From dfafcdb6e6b52ebdd5b664b7561e682c32762663 Mon Sep 17 00:00:00 2001
From: Maxime Coste <frrrwww@gmail.com>
Date: Sat, 13 Oct 2012 18:31:29 +0200
Subject: [PATCH] utf8::codepoint: configurable invalid byte policy

---
 src/editor.cc        |  2 +-
 src/ncurses.cc       | 12 ++++++------
 src/selectors.cc     |  2 +-
 src/utf8.hh          | 20 ++++++++++++++++++--
 src/utf8_iterator.hh |  5 +++--
 5 files changed, 29 insertions(+), 12 deletions(-)
diff --git a/src/editor.cc b/src/editor.cc
index 1a4cfdb7..cee14eda 100644
--- a/src/editor.cc
+++ b/src/editor.cc
@@ -335,7 +335,7 @@ void Editor::end_edition()
     --m_edition_level;
 }
 
-using utf8_it = utf8::utf8_iterator<BufferIterator>;
+using utf8_it = utf8::utf8_iterator<BufferIterator, utf8::InvalidBytePolicy::Pass>;
 
 IncrementalInserter::IncrementalInserter(Editor& editor, InsertMode mode)
     : m_editor(editor), m_edition(editor), m_mode(mode)
diff --git a/src/ncurses.cc b/src/ncurses.cc
index 2f9ab649..6418c26b 100644
--- a/src/ncurses.cc
+++ b/src/ncurses.cc
@@ -105,9 +105,9 @@ static void redraw(WINDOW* menu_win)
     }
     doupdate();
 }
-
-using utf8_it = utf8::utf8_iterator<String::iterator>;
-void addutf8str(utf8_it begin, utf8_it end)
+using Utf8Policy = utf8::InvalidBytePolicy::Pass;
+using Utf8Iterator = utf8::utf8_iterator<String::iterator, Utf8Policy>;
+void addutf8str(Utf8Iterator begin, Utf8Iterator end)
 {
     while (begin != end)
         addch(*begin++);
@@ -142,12 +142,12 @@ void NCursesUI::draw_window(Window& window)

------------

Continue the invalid-byte-policy patch above, picking up right after its final hunk header for `NCursesUI::draw_window`.

------------

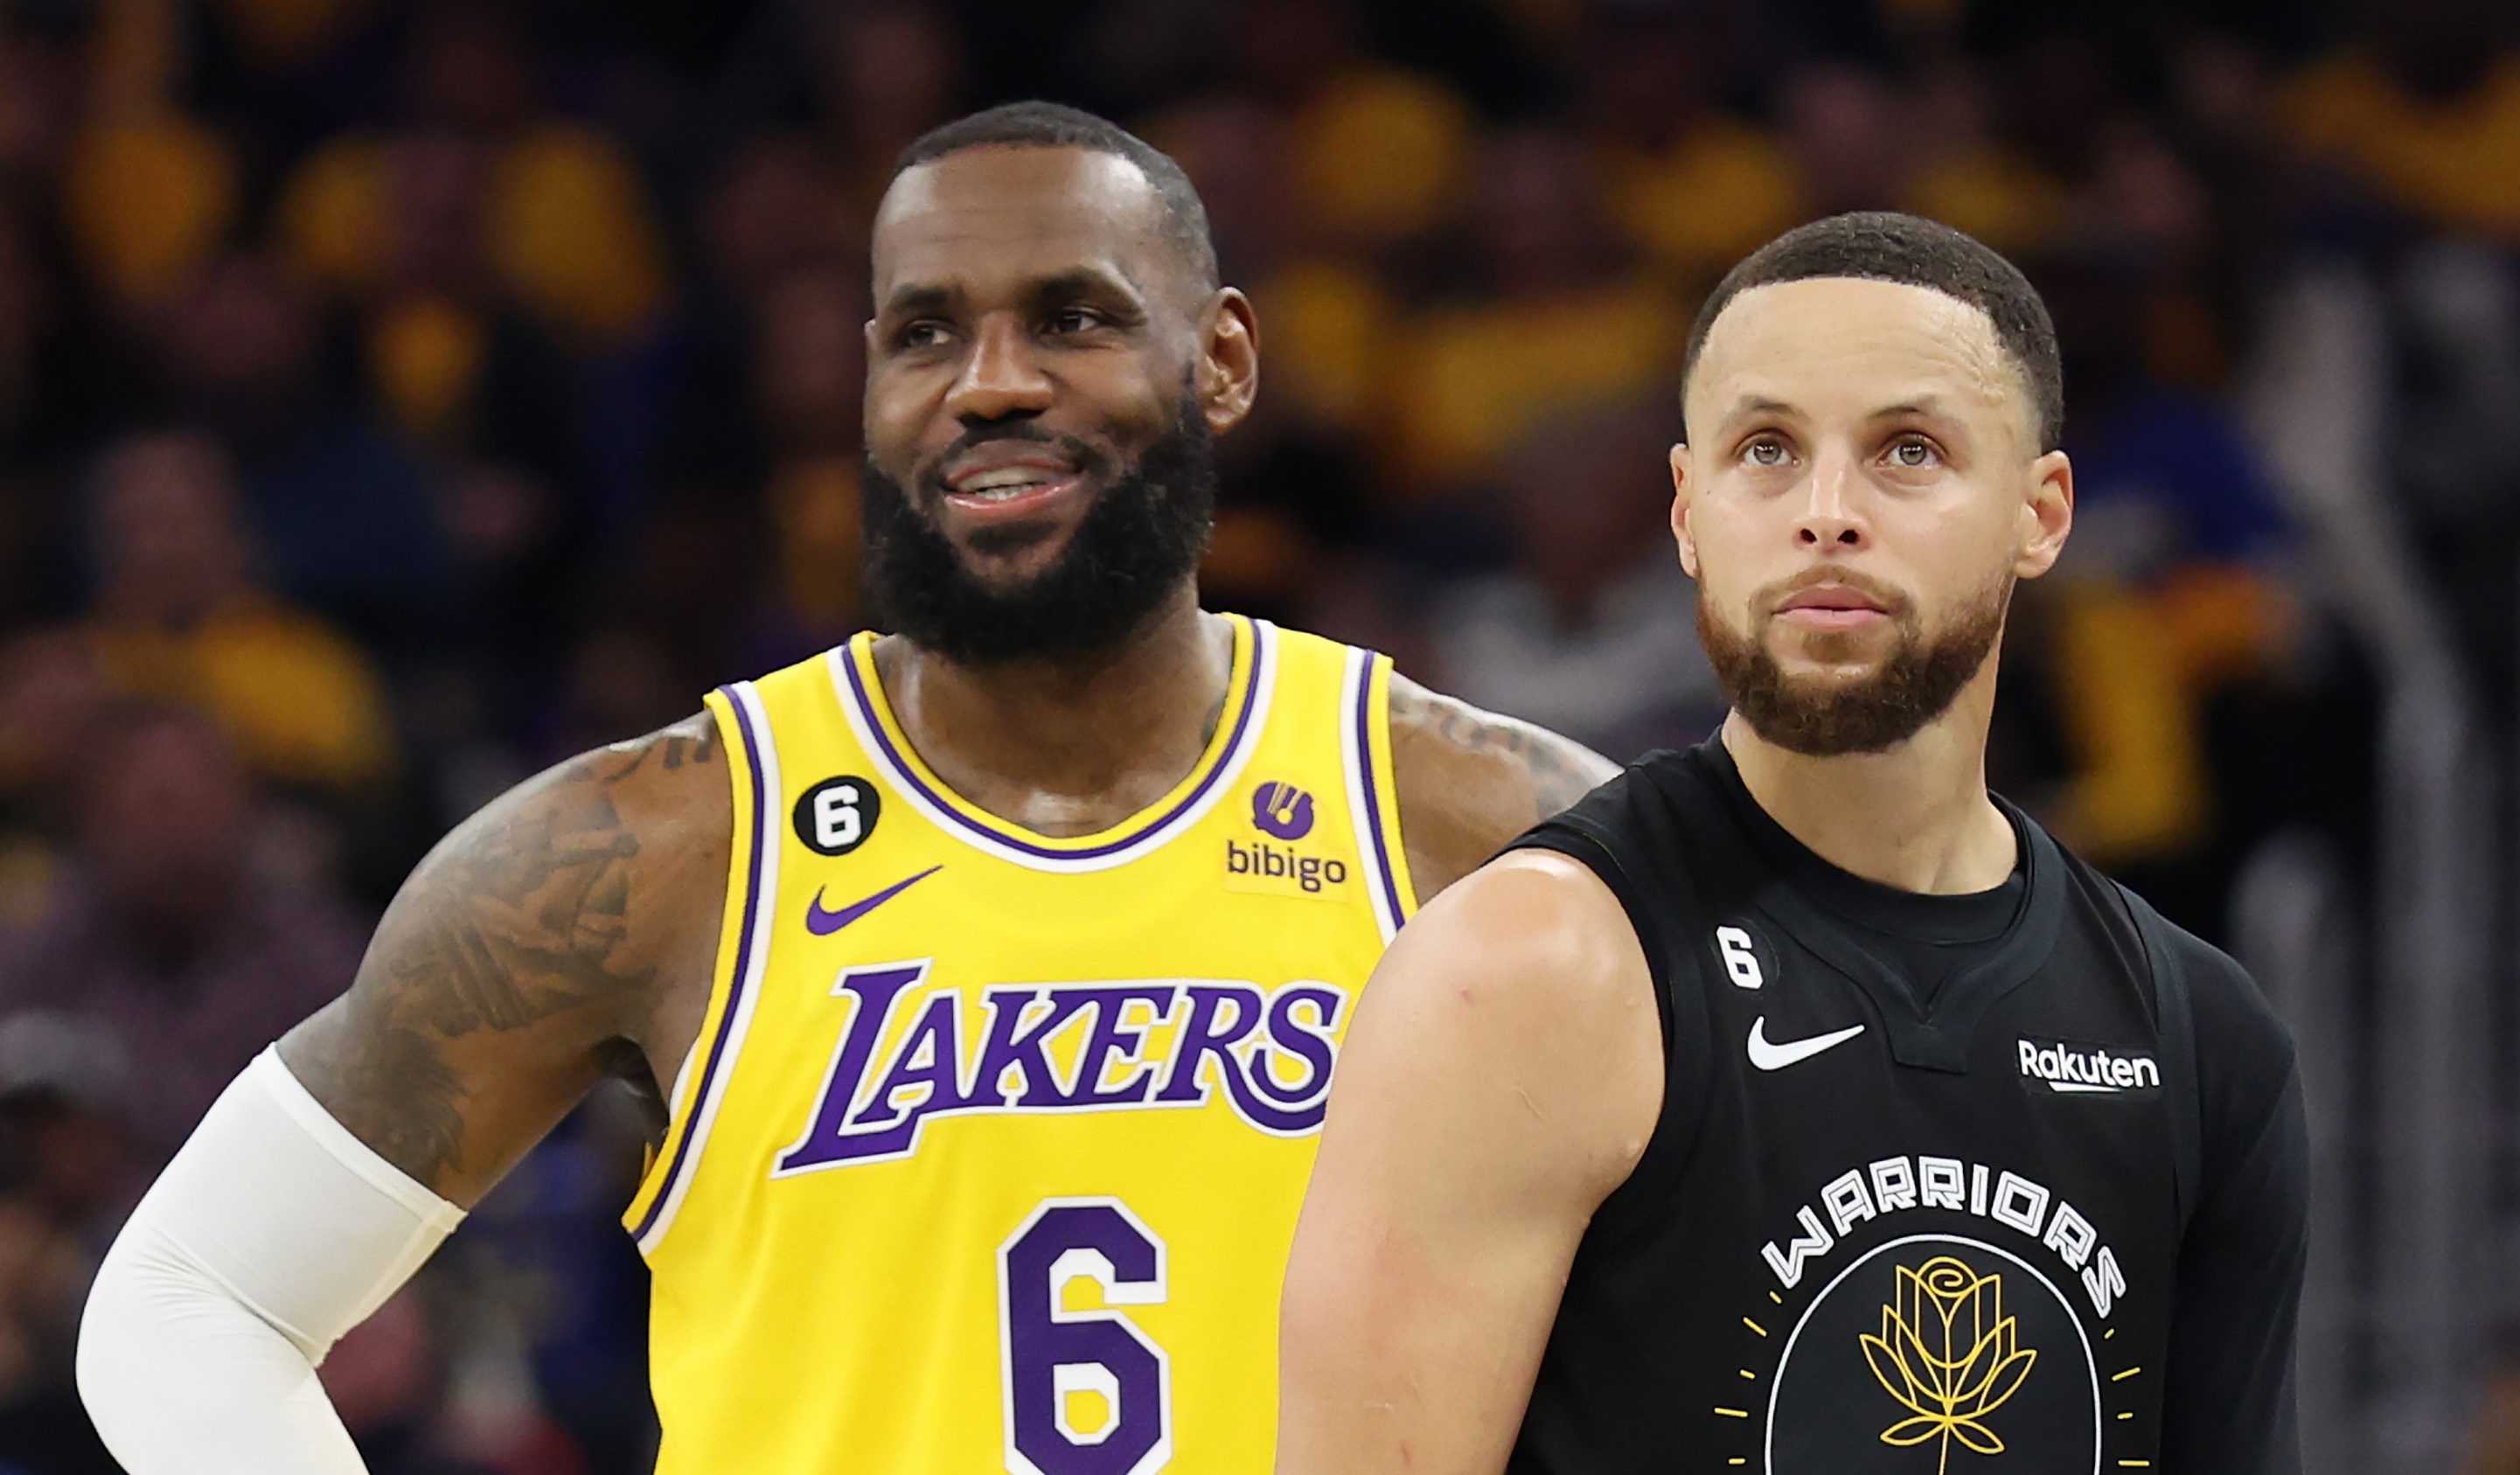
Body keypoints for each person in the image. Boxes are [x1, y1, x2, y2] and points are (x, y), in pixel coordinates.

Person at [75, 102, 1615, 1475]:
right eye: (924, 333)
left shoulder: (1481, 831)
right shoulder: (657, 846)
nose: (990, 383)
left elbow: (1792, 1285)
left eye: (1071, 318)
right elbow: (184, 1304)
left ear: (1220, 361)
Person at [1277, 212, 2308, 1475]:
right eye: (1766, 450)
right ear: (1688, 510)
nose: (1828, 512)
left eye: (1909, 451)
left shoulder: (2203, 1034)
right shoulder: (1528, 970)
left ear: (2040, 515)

------------

Result:
             getyx(stdscr, y,x);
             if (content[content.length()-1] == '\n' and content.length() - 1 < max_x - x)
             {
-                addutf8str(utf8_it(content.begin()), utf8_it(content.end())-1);
+                addutf8str(Utf8Iterator(content.begin()), Utf8Iterator(content.end())-1);
                 addch(' ');
             }
             else
             {
-                utf8_it begin(content.begin()), end(content.end());
+                Utf8Iterator begin(content.begin()), end(content.end());
                 if (end - begin > max_x - x)
                     end = begin + (max_x - x);
                 addutf8str(begin, end);
@@ -234,7 +234,7 @@ void NCursesUI::print_status(const String& status, CharCount cursor_pos)
         auto end = status.end();
         addutf8str(status.begin(), cursor_it);
         set_attribute(A_REVERSE, 1);
-        addch((cursor_it == end) ? ' ' : utf8::codepoint(cursor_it));
+        addch((cursor_it == end) ? ' ' : utf8::codepoint<Utf8Policy>(cursor_it));
         set_attribute(A_REVERSE, 0);
         if (cursor_it != end)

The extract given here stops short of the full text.